> [What you need to do]: Using the entries that follow, give only the number of lines with the word "space" in them.

──────── Data provided ────────

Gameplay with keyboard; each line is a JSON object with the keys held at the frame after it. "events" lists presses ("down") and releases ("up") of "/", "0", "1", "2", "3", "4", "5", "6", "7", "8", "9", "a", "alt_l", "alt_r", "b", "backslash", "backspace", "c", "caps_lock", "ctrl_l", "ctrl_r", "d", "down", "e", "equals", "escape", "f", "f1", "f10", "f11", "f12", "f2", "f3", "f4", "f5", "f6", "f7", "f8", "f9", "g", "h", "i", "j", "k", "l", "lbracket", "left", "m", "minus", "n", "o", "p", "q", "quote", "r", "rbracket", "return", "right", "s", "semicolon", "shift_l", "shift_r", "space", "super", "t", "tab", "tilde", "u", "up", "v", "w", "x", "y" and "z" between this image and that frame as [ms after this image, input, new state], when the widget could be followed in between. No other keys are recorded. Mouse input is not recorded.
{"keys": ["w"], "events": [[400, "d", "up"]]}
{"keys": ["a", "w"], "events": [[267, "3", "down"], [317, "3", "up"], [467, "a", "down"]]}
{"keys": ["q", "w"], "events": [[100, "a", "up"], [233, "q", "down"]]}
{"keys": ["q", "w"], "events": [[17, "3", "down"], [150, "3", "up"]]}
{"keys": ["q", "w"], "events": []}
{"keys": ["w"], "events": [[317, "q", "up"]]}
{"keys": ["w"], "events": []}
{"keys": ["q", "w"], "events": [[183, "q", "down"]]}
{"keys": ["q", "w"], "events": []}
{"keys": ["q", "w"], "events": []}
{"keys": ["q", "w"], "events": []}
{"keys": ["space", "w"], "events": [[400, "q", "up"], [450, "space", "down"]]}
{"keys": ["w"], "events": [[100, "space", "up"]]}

────────

> [Response area]: 3